AFHS credits with gratitude the following text to Mary Thomson, one of the cemetery managers over the years. Below she tells the story of how her Great-great-grandfather initially established the cemetery and a little history from then on.
“The Big Prairie Cemetery was established in 1912 when my Great-great Grandfather James Noble Bracken donated an acre of land from his homestead SE 24-30 5-W5th, just north of where the Big Prairie Hall is today. The cemetery was registered in Didsbury for $5.00 and sent to Edmonton Legislature. Local farmers became the Board of Directors and donated supplies to fence and set it up. A fee of $1.00 per grave and $2.00 for a family was charged. The nearest other cemeteries at the time were Westcott, Carstairs, Bergen and perhaps Water Valley and later Cremona. There is a small graveyard with several stones on the Graham homesteads about 2 miles west.

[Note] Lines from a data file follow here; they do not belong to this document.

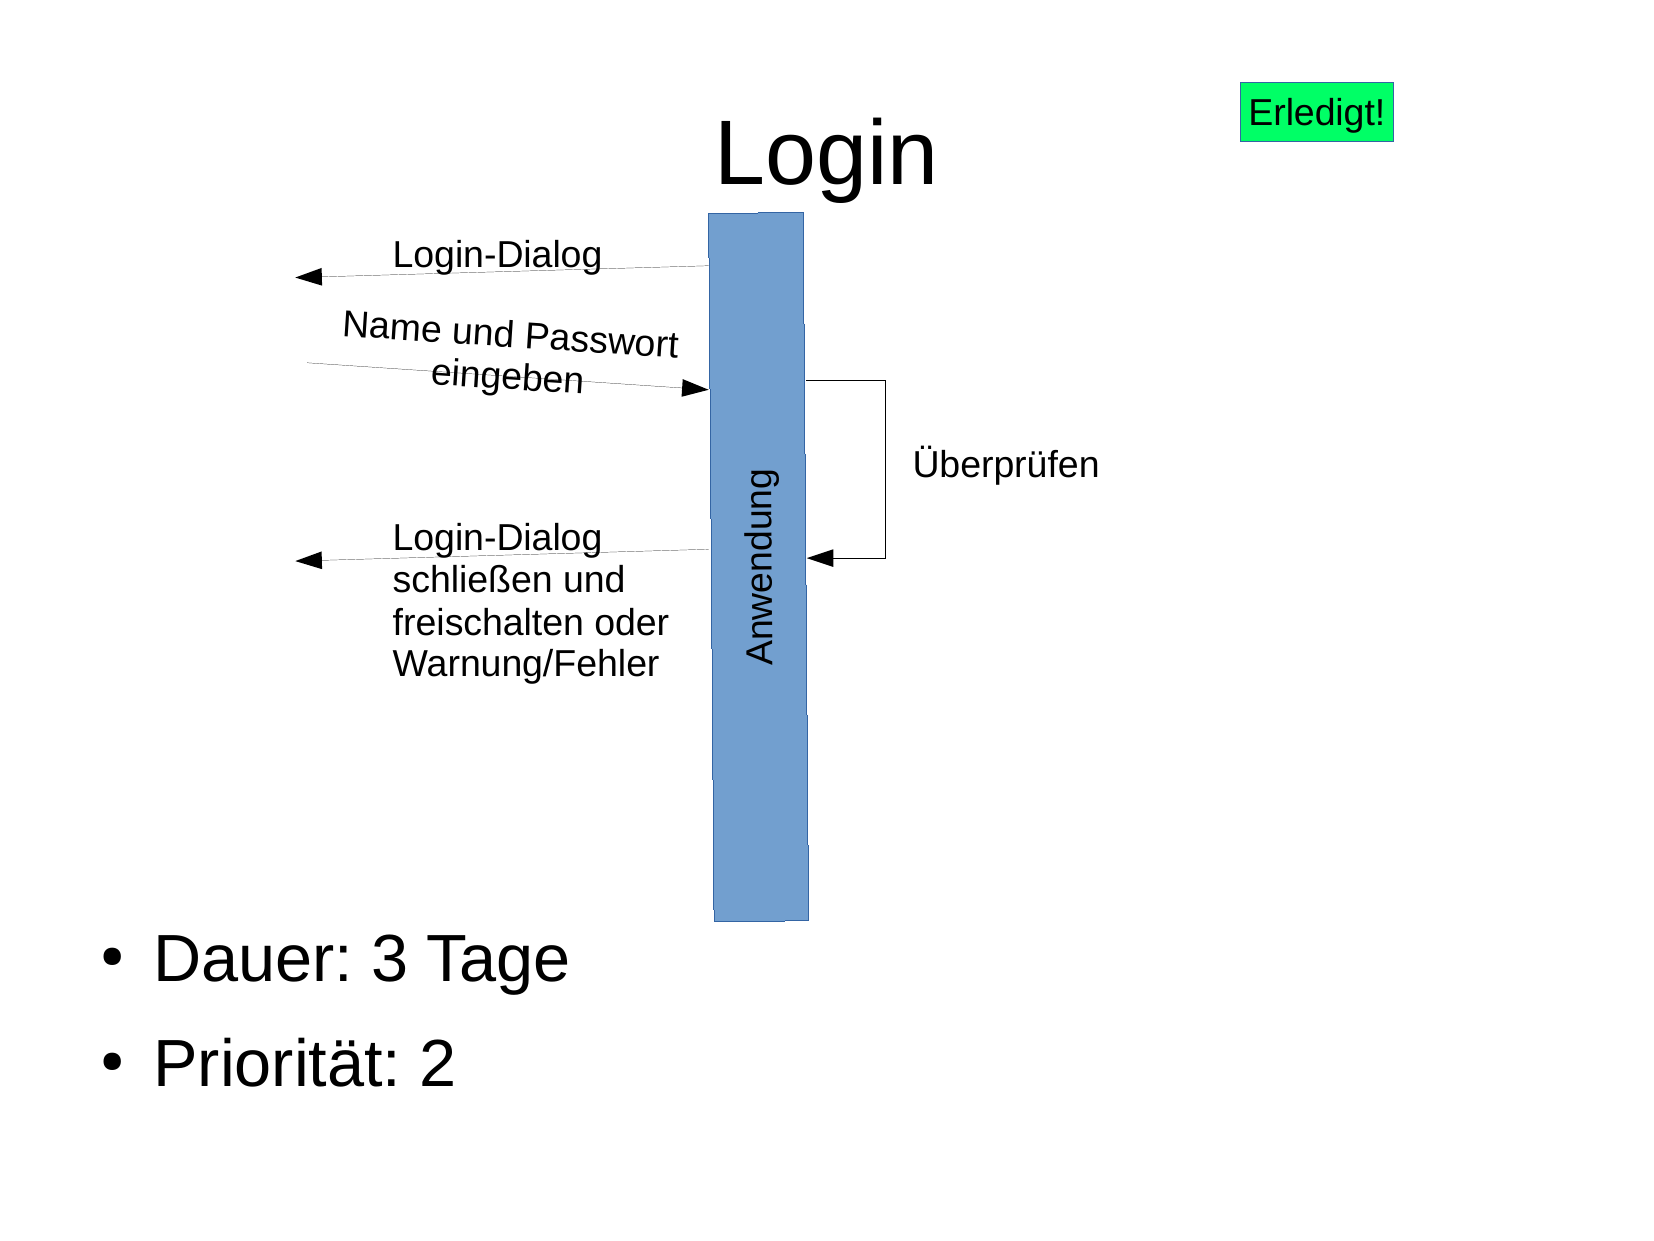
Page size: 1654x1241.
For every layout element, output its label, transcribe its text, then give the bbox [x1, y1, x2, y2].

list Dauer: 3 Tage Priorität: 2 [82, 921, 1571, 1146]
title Login [82, 49, 1571, 257]
text_box Überprüfen [897, 435, 1312, 535]
text_box Erledigt! [1240, 82, 1394, 142]
text_box Login-Dialog schließen und freischalten oder Warnung/Fehler [377, 509, 709, 693]
text_box Login-Dialog [377, 226, 709, 325]
text_box Anwendung [708, 212, 809, 921]
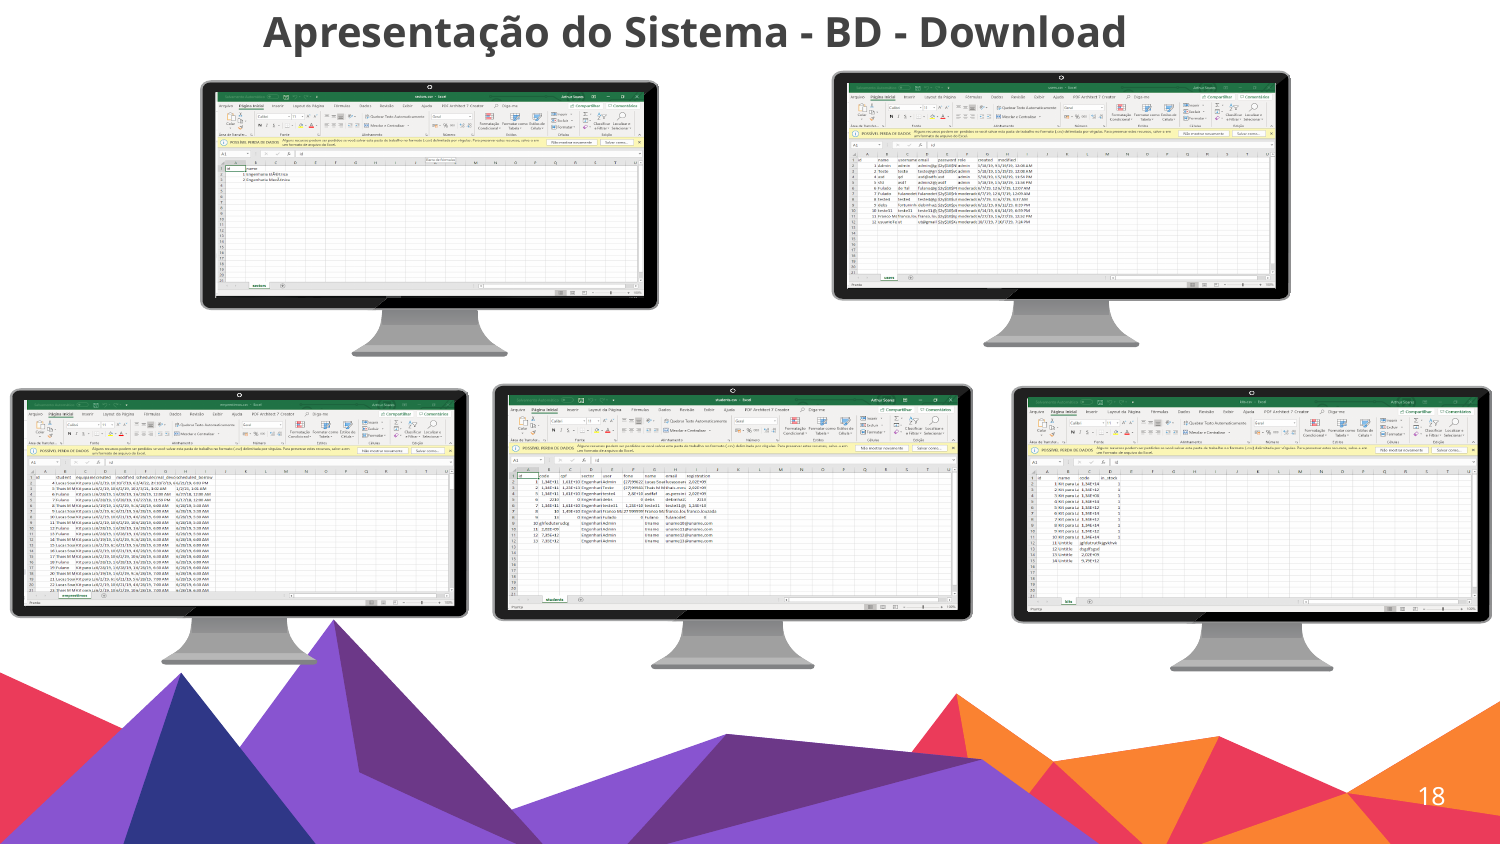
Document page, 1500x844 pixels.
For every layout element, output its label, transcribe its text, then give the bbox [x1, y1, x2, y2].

text_box [9, 388, 470, 665]
slide_number <number> [1402, 764, 1493, 830]
picture [1028, 397, 1478, 612]
text_box [200, 80, 660, 357]
text_box [492, 383, 974, 670]
text_box [831, 70, 1292, 348]
picture [216, 92, 644, 298]
picture [847, 83, 1276, 289]
text_box [1011, 385, 1493, 672]
picture [507, 395, 958, 610]
picture [24, 400, 455, 607]
title Apresentação do Sistema - BD - Download [248, 21, 1292, 71]
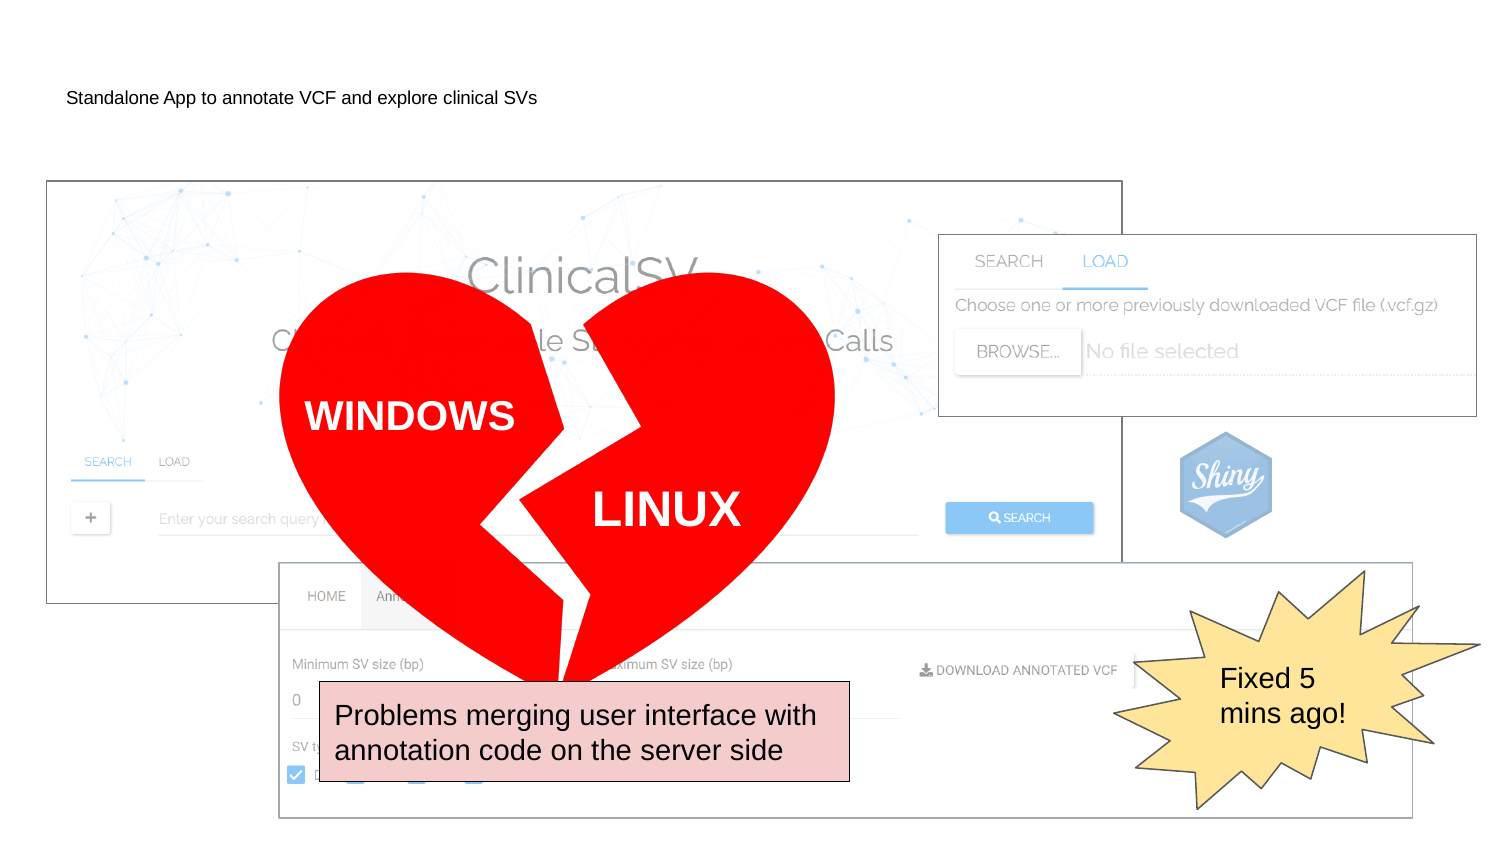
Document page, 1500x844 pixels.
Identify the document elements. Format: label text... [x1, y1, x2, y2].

In the 1920’s and ‘30’s there were several babies lost to stillbirth, influenza, and pneumonia. The nearest doctors were in Didsbury, a long trek in a wagon. Some travelers would come dig a small grave and leave, without anyone knowing their names. Several graves had a spruce tree as a marker instead of a stone. One still stands for Torville and Etta Waterstreet’s stillborn baby boy. A Louie Nettnay from Elkton was buried on the homestead. Calvin and Grace Coleman had an infant girl, still born May 1938, who was buried at the cemetery. My Mom’s sister, Sarah Mae Bracken died of pneumonia at age 18 months and is buried in the Bracken family plot.
There are two sections in the cemetery. In the 1960’s the South section opened as they didn’t want to disturb any unmarked graves. My parents Bill and Lora Smith took over as caretakers from Bill Graham in the late 1960’s. In the 1970’s Frank and Jean Bracken took over and put some small markers where they knew some grave sites were. They did an excellent job of the upkeep for many years. In 2010 a new board of volunteers was installed when Frank and Jean wanted to step down.